T-cell LPD of the GIT: first do no harm

In this issue of Blood, Perry et al describe cases of an indolent T-cell lymphoproliferative disorder (LPD) of the gastrointestinal tract (GIT) that mimics inflammatory bowel disease or peripheral T-cell lymphoma (PTCL).¹  The lesions involved all sites in the GIT, and mucosal infiltrates consisted of small lymphoid cells with minimal atypia. The cases were phenotypically heterogeneous but predominantly CD8⁺/CD4⁻, and all had clonal T-cell receptor (TCR) gene rearrangements.

The intestinal epithelium is the largest surface in the body exposed to antigens. The mucosal T cells are essential to maintaining the barrier function of the gut, preventing penetration by commensal and pathogenic bacteria via antigen recognition and cytokines, and sustaining epithelial health as well as selective immune tolerance.²  Mucosal T cells include naive T cells located in the gut-associated lymphoid tissue, which includes the Peyer’s patches. Lamina propria and intraepithelial lymphocytes (IEL) have potent cytolytic and immunoregulatory capacities and >70% are CD8⁺ cells. Unlike circulating T cells, CD4⁻ CD8⁻ “double negatives” account for >10%, and CD4⁺ αβ T cells are sparse. IEL also include greater numbers of γδ T cells. For purposes of simplification, IEL have been divided into just 2 types: a and b.³  Type a includes TCR αβ T cells that mainly recognize antigens presented by conventional major histocompatibility complex classes I and II. Type b includes TCR αβ and γδ T cells, which typically express CD8αα homodimer and detect and respond to ligands and products not restricted by conventional major histocompatibility complex but instead are representative of products of the molecular stress response.

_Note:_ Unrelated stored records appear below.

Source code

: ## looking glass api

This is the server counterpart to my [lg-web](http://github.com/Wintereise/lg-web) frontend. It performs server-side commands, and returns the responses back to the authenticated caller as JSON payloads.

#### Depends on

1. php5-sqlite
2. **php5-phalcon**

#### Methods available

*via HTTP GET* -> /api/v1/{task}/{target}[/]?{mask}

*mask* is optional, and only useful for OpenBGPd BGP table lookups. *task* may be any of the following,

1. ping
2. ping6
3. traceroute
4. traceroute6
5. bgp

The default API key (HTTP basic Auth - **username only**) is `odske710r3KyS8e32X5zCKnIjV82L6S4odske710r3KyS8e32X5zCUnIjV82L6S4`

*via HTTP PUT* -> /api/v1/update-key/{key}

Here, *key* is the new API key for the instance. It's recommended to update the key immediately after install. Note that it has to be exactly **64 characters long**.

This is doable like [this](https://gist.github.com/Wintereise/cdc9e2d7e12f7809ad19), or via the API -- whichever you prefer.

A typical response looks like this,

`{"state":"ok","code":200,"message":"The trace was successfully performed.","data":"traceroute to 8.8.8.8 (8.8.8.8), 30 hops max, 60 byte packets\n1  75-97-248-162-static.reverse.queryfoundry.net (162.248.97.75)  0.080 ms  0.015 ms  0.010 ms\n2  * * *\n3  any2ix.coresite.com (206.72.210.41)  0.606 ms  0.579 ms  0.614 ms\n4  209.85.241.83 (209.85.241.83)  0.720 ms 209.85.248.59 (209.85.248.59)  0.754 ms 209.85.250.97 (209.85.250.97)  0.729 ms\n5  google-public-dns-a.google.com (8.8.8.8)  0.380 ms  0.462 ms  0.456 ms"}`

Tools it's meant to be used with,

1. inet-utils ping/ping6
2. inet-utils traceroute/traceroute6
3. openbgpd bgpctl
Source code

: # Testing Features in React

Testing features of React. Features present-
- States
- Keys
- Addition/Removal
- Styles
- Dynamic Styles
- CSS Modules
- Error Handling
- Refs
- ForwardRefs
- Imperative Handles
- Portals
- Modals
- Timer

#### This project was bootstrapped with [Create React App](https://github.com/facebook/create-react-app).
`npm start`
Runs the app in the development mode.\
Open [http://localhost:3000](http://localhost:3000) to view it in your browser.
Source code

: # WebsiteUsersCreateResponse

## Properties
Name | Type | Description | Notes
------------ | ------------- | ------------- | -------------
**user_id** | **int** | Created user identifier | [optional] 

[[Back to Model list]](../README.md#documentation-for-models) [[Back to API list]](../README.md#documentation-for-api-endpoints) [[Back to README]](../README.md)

Given this complexity, it is not surprising that a spectrum of T-cell LPD is encountered in the GIT (see table). Cases of enteropathy-associated T-cell lymphoma (EATL) are likely derived from type b cells, and although usually αβ, may be γδ or T-cell silent. Type I EATL is related to celiac disease, and refractory celiac disease type II may be an early form of EATL.⁴  Type II EATL has distinctive histologic features and phenotype, and is generally unrelated to celiac disease. The time may have come for a change in nomenclature to reflect this distinction.

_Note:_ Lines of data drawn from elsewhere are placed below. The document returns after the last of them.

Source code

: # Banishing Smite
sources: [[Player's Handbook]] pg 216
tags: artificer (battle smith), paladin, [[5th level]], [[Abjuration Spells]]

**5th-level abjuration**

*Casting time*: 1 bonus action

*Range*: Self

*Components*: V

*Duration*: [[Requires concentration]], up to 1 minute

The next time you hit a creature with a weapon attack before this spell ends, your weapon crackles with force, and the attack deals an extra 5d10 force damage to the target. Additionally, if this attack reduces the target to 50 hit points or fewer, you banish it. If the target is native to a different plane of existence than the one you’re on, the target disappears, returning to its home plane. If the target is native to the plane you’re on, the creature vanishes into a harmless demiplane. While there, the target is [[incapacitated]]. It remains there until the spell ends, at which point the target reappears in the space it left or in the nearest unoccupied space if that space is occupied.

Although the majority of intestinal T-/natural killer (NK)-cell lymphomas are aggressive, there are exceptional NK- or T-cell proliferations that may persist and require minimal if any therapeutic intervention. One example is NK-cell enteropathy that presents with vague abdominal symptoms and extensive mucosal lesions mimicking NK-cell lymphoma.⁵  Similarly, although PTCL is considered highly aggressive by the World Health Organization,⁶  indolent cases have been documented, usually in extranodal sites with low clinical stage, and comprising small cells with mild nuclear atypia and low proliferation rate.⁷  Primary cutaneous CD4⁺ small/medium T-cell lymphoma, a provisional entity by the World Health Organization,⁶  is another indolent lesion that may be indistinguishable from what has previously been termed cutaneous pseudo-T-cell lymphoma.⁸  Indolent CD8⁺ lymphoid proliferation of the ear or face is also slow-growing and remains localized.⁹ 

At a recent international workshop on peripheral T- and NK-cell lymphomas and their mimics, organized by the European Association for Haematopathology and the Society for Hematopathology, there was a spectrum of cases from patients with extranodal T-cell infiltrates, some of which had been treated aggressively and were considered indolent and indeterminate for malignancy by an expert panel.¹⁰  DNA sequencing has identified recurrent genetic alterations in some T-cell proliferations and is paving the way to an objective molecular classification of T-cell proliferations. Until that time, astute clinicopathologic studies such as those reported by Perry et al are critical in drawing attention to anomalous entities such as low-grade LPD of the GIT, which can easily be misinterpreted as inflammatory bowel disease or lymphoma.